**EXCERPTED PASSAGE:**

---

The past year has been full of changes. At the start of the year I was still co-owner of CustomerVision Inc., an enterprise social networking software company. Early in 2008 I sold my ownership stake in CustomerVision and started a new publishing company called PlainTales Inc.
In some respects this seemed like a big change because most of my past experience had been in the software world. My dad had a technology business that he started in the 80s that sold products and services for Unix minicomputers. This was my introduction to the technology business and after I graduated from the University of Northern Iowa in 1989 I moved to Seattle, where I worked for Microsoft when it was still a smallish company.
I left Microsoft in 1993 and worked for a couple of startups, including a company called Spry that launched the first dial-up Internet product in the world called "Internet In A Box". "Internet In A Box" was wildly successful and led to the sale of the company to CompuServe (which then became part of AOL Time-Warner).
After Spry was sold I decided to take a job in Silicon Valley with a small software company that was sold shortly after I got there and became the Internet software division of Attachmate. After the acquisition I decided to launch my first startup with a bunch of friends from Attachmate.
The company was called Cerebe Inc. and we were focused on service management software for broadband communications companies. We built version 1.0 of the software, landed a handful of customers and received a term sheet from a well known venture capitalist but the company never got enough momentum so I finally had to move on and consider it a learning experience.
After I sold my stake in Cerebe I moved back to Seattle and worked as a product manager for a software company for about five years, before founding CustomerVision. CustomerVision was one of the first companies to explore how social networking technology could be utilized in a corporate environment.

---

**INFORMATION:**
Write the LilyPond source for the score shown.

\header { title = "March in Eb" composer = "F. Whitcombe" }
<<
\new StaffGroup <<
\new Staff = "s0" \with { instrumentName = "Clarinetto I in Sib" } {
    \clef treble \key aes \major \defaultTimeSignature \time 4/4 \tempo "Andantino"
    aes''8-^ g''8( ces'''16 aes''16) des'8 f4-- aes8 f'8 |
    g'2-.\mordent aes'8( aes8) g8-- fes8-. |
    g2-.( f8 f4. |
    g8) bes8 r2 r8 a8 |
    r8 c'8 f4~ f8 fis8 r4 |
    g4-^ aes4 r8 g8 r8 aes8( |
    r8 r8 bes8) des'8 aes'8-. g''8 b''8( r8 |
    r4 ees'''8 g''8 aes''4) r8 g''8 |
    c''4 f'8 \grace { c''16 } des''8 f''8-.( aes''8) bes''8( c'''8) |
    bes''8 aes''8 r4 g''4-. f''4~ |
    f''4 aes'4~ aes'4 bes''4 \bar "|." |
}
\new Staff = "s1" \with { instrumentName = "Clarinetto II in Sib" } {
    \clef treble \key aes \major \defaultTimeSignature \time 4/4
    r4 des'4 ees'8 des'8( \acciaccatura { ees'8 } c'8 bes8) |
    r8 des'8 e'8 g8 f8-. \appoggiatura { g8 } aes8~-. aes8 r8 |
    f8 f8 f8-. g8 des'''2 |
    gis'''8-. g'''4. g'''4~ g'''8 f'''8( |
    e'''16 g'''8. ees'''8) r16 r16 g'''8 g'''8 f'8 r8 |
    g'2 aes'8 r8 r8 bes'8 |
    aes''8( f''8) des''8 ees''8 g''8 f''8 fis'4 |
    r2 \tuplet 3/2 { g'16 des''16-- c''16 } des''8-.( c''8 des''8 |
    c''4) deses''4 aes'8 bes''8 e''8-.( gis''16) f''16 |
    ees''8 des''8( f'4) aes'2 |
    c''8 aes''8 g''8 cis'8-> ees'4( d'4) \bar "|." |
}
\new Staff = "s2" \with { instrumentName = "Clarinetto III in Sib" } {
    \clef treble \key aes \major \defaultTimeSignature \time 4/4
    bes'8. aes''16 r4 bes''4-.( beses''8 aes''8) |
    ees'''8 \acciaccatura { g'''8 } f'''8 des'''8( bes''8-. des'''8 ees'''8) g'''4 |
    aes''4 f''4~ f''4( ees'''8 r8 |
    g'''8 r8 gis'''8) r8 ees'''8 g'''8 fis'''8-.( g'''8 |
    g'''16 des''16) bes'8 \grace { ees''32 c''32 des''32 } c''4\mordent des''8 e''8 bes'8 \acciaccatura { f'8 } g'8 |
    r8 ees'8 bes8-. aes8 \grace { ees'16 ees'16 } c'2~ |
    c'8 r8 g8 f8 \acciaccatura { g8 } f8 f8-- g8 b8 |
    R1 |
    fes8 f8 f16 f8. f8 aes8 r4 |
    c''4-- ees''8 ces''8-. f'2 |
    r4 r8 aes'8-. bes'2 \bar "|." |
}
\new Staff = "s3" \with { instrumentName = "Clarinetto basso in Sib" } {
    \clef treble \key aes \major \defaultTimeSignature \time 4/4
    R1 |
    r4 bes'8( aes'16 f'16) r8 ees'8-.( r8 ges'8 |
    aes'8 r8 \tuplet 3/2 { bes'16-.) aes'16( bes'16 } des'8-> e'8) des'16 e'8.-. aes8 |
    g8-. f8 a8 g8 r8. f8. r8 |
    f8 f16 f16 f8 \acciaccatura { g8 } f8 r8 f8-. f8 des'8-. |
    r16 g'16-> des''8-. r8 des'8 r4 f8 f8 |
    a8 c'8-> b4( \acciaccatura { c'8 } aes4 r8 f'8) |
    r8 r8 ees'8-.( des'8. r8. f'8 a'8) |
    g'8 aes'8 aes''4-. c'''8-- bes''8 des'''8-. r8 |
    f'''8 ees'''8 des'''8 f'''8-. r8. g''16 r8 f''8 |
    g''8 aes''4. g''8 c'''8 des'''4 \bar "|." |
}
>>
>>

---

In the career account:
(a) Which university did the writer graduate from, and in what year?
(b) What was the name of the first dial-up Internet product that Spry launched?
(c) What kind of software was Cerebe Inc. focused on?
Draw only on the career account, not on any outside knowledge.

(a) The University of Northern Iowa, in 1989.
(b) "Internet In A Box".
(c) Service management software for broadband communications companies.